From BMX, to freestyle to mtb to road I have a GT of all kinds. Some I have a few of. This is sad news but not surprising.
The only question is which bike do I ride to get coffee later.

Tom
Tom
1 hour ago

Sad news indeed for a once iconic brand. However, look at the products they’ve put out in the past few years and this isn’t at all surprising. The days of the Xizang are long gone and their current crop of bikes looks more like a big box retail model you’d find at Target. I hope this is truly a pause/recalibration because it would be great to see this brand resurrected.

M G
M G
1 hour ago
Reply to  Tom

I have one of GT’s Grade Carbon gravel bikes and it’s anything but big box.
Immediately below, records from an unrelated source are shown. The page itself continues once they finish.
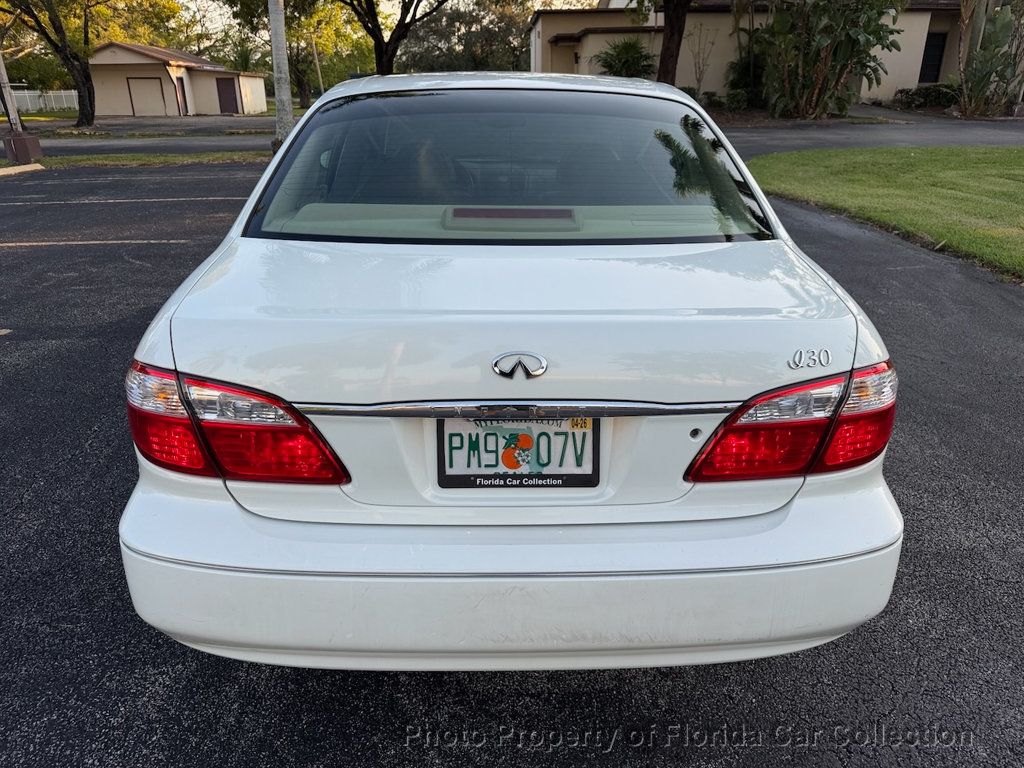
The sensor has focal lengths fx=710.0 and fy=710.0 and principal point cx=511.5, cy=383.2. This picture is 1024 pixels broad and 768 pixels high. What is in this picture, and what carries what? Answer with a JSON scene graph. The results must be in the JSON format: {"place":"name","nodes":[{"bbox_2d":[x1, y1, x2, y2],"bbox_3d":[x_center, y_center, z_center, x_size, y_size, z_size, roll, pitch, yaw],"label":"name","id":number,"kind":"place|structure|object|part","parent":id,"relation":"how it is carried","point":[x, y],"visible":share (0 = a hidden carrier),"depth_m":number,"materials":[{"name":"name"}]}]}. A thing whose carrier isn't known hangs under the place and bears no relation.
{"place":"outdoors","nodes":[
{"label":"outdoors","id":0,"kind":"place"},
{"bbox_2d":[1,109,81,122],"label":"lawn","id":1,"kind":"structure","parent":0,"point":[34,119],"materials":[{"name":"green plant"}]},
{"bbox_2d":[89,42,266,116],"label":"garage","id":2,"kind":"structure","parent":0,"point":[126,54],"depth_m":36.24,"materials":[{"name":"paint"}]},
{"bbox_2d":[126,76,166,115],"bbox_3d":[-17.901,-13.878,34.996,2.171,2.130,0.155,-1,23,-1],"label":"garage door","id":3,"kind":"structure","parent":2,"relation":"in","point":[147,82],"depth_m":34.77,"materials":[{"name":"metal"}]},
{"bbox_2d":[175,75,187,115],"bbox_3d":[-15.922,-13.632,34.201,0.163,2.139,1.240,-1,23,-1],"label":"door","id":4,"kind":"structure","parent":2,"relation":"in","point":[181,104],"depth_m":34.19,"materials":[{"name":"wood"}]},
{"bbox_2d":[215,76,238,114],"bbox_3d":[-14.402,-14.376,35.981,1.080,2.069,0.228,-1,23,-1],"label":"door","id":5,"kind":"structure","parent":2,"relation":"in","point":[225,91],"depth_m":35.77,"materials":[{"name":"brown paint"}]},
{"bbox_2d":[169,0,610,35],"label":"sky","id":6,"kind":"structure","parent":0,"point":[191,5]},
{"bbox_2d":[0,149,1023,767],"label":"parking lot","id":7,"kind":"structure","parent":0,"point":[620,704],"materials":[{"name":"black asphalt"}]},
{"bbox_2d":[0,163,45,176],"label":"curb","id":8,"kind":"structure","parent":7,"relation":"on","point":[28,168],"depth_m":12.35,"materials":[{"name":"white concrete"}]},
{"bbox_2d":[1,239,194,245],"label":"parking line","id":9,"kind":"object","parent":7,"relation":"on","point":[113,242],"visible":0.96,"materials":[{"name":"white paint"}]},
{"bbox_2d":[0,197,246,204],"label":"parking line","id":10,"kind":"object","parent":7,"relation":"on","point":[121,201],"visible":0.96,"depth_m":9.11,"materials":[{"name":"white paint"}]},
{"bbox_2d":[27,151,269,168],"bbox_3d":[-7.844,-4.202,13.429,7.037,0.134,1.846,-1,23,-1],"label":"grass strip","id":11,"kind":"object","parent":7,"relation":"on","point":[179,160],"visible":0.57,"depth_m":13.60,"materials":[{"name":"green plant"}]},
{"bbox_2d":[1,131,43,163],"bbox_3d":[-9.200,-4.424,13.339,0.569,0.497,0.555,-1,23,-1],"label":"utility box","id":12,"kind":"object","parent":11,"relation":"on","point":[32,138],"visible":0.98,"depth_m":13.17,"materials":[{"name":"brown metal"}]},
{"bbox_2d":[0,51,21,130],"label":"pole","id":13,"kind":"object","parent":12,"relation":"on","point":[9,104],"visible":0.83,"depth_m":14.33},
{"bbox_2d":[268,0,294,148],"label":"tree trunk","id":14,"kind":"object","parent":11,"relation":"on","point":[283,41],"visible":0.97,"depth_m":14.12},
{"bbox_2d":[114,74,902,670],"bbox_3d":[-0.018,-0.699,3.443,1.904,1.429,4.786,-1,23,-1],"label":"white car","id":15,"kind":"object","parent":7,"relation":"on","point":[189,569],"visible":0.97,"depth_m":1.69,"materials":[{"name":"white metal"}]},
{"label":"window","id":16,"kind":"part","parent":15,"relation":"part of","materials":[{"name":"glass"}]},
{"bbox_2d":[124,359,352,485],"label":"tail light","id":17,"kind":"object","parent":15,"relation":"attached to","point":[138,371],"visible":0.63,"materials":[{"name":"red plastic"}]},
{"bbox_2d":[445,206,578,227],"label":"brake light","id":18,"kind":"object","parent":15,"relation":"in","point":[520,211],"visible":0.98,"depth_m":2.26,"materials":[{"name":"brown plastic"}]},
{"label":"bumper","id":19,"kind":"part","parent":15,"relation":"part of","materials":[{"name":"white plastic"}]},
{"bbox_2d":[434,414,599,489],"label":"license plate","id":20,"kind":"object","parent":15,"relation":"attached to","point":[565,433],"visible":0.86,"depth_m":1.64,"materials":[{"name":"white metal"}]},
{"bbox_2d":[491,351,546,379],"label":"car emblem","id":21,"kind":"object","parent":15,"relation":"attached to","point":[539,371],"visible":0.94,"depth_m":1.53,"materials":[{"name":"silver metal"}]},
{"bbox_2d":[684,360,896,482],"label":"tail light","id":22,"kind":"object","parent":15,"relation":"attached to","point":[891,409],"visible":0.67,"depth_m":1.59,"materials":[{"name":"red plastic"}]},
{"bbox_2d":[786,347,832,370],"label":"model badge","id":23,"kind":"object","parent":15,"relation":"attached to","point":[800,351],"visible":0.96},
{"bbox_2d":[524,0,985,103],"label":"house","id":24,"kind":"structure","parent":0,"point":[552,33],"depth_m":24.55,"materials":[{"name":"beige paint"}]},
{"bbox_2d":[919,33,946,82],"bbox_3d":[13.708,-10.583,23.276,0.819,1.648,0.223,-1,23,-1],"label":"window","id":25,"kind":"structure","parent":24,"relation":"in","point":[936,48],"depth_m":23.22,"materials":[{"name":"black glass"}]},
{"bbox_2d":[711,109,1023,153],"label":"road","id":26,"kind":"structure","parent":0,"point":[916,138],"materials":[{"name":"grey asphalt"}]},
{"bbox_2d":[747,145,1023,280],"label":"lawn","id":27,"kind":"structure","parent":0,"point":[991,168],"materials":[{"name":"green plant"}]},
{"label":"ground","id":28,"kind":"structure","parent":0},
{"bbox_2d":[7,88,77,111],"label":"white fence","id":29,"kind":"object","parent":28,"relation":"on","point":[37,93],"visible":0.63,"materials":[{"name":"white"}]},
{"bbox_2d":[1,0,105,127],"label":"tree","id":30,"kind":"object","parent":28,"relation":"on","point":[87,93],"visible":1,"depth_m":23.39,"materials":[{"name":"plant"}]},
{"bbox_2d":[221,0,362,107],"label":"tree","id":31,"kind":"object","parent":28,"relation":"on","point":[287,18],"visible":0.82,"depth_m":33.44,"materials":[{"name":"green plant"}]},
{"bbox_2d":[310,35,323,95],"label":"pole","id":32,"kind":"object","parent":28,"relation":"on","point":[321,84],"visible":0.79,"depth_m":33.27,"materials":[{"name":"brown wood"}]},
{"bbox_2d":[339,0,446,76],"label":"tree","id":33,"kind":"object","parent":28,"relation":"on","point":[389,65],"visible":0.98,"depth_m":21.96,"materials":[{"name":"brown plant"}]},
{"bbox_2d":[397,0,534,73],"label":"tree","id":34,"kind":"object","parent":28,"relation":"on","point":[522,41],"visible":0.67,"depth_m":36.95,"materials":[{"name":"plant"}]},
{"bbox_2d":[591,37,656,78],"bbox_3d":[3.588,-9.734,22.777,2.402,2.408,2.474,-1,23,-1],"label":"shrub","id":35,"kind":"object","parent":28,"relation":"on","point":[628,61],"visible":0.75,"depth_m":22.27,"materials":[{"name":"green plant"}]},
{"bbox_2d":[643,0,691,85],"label":"tree","id":36,"kind":"object","parent":28,"relation":"on","point":[664,59],"visible":0.87,"depth_m":18.05,"materials":[{"name":"brown plant"}]},
{"bbox_2d":[686,23,717,93],"bbox_3d":[5.986,-10.086,22.642,1.196,2.702,1.191,19,30,38],"label":"bare shrub","id":37,"kind":"object","parent":28,"relation":"on","point":[698,80],"visible":0.89,"depth_m":22.50,"materials":[{"name":"plant"}]},
{"bbox_2d":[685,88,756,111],"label":"shrub","id":38,"kind":"object","parent":28,"relation":"on","point":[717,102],"visible":0.62,"depth_m":21.85,"materials":[{"name":"green plant"}]},
{"bbox_2d":[726,45,768,107],"bbox_3d":[7.729,-9.697,22.685,1.844,1.947,2.097,-1,23,-1],"label":"shrub","id":39,"kind":"object","parent":28,"relation":"on","point":[747,72],"visible":0.66,"depth_m":22.42,"materials":[{"name":"green plant"}]},
{"bbox_2d":[755,0,905,120],"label":"tree","id":40,"kind":"object","parent":28,"relation":"on","point":[825,57],"visible":0.95,"depth_m":18.63,"materials":[{"name":"green plant"}]},
{"bbox_2d":[894,83,958,109],"bbox_3d":[13.279,-8.944,22.341,1.754,0.884,1.611,-1,23,-1],"label":"shrub","id":41,"kind":"object","parent":28,"relation":"on","point":[902,91],"visible":0.73,"depth_m":22.13,"materials":[{"name":"green plant"}]},
{"bbox_2d":[955,0,1023,115],"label":"banana plant","id":42,"kind":"object","parent":28,"relation":"on","point":[1003,20],"visible":0.93,"depth_m":19.59,"materials":[{"name":"green plant"}]}
]}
In a stable that includes ten other Ti, steel, alloy and carbon fiber bikes (mine), its performance is hardly compromised relative to the others. I love riding it.

jason
jason
1 hour ago

GT has been completely disappointing with their bikes over the last few years. I have no regrets about the brand. It was all foreseeable.
And let’s be honest, it was never that great a brand…

Speshy
Speshy
17 seconds ago
Reply to  jason

This the brand that brought us the Pro Performer, Mach-One, Dyno VFR, and all that triple triangle greatness. These bikes are icons and so full of meaning to me and others. If you don’t regret this that’s okay but my soul just died a little and I know a lot of others are hitting up eBay right now to see their childhood bikes getting sold for 20x what they paid for them.

Billyshoo
Billyshoo
44 minutes ago

Thanks for sharing that vintage (circa ’99) ad campaign, Ron. I do remember the second one now, but that first one is one of my all-time favorite ads. The news disappoints me, too, but to your point about the glory of those ’90s heydays, the brand has never come close to reattaining that reputation since the sale to Pacific. I hope someday they can once again be the type of bike company that you, your coworkers, Gary, Richard, and all the customers and fans built once upon a time.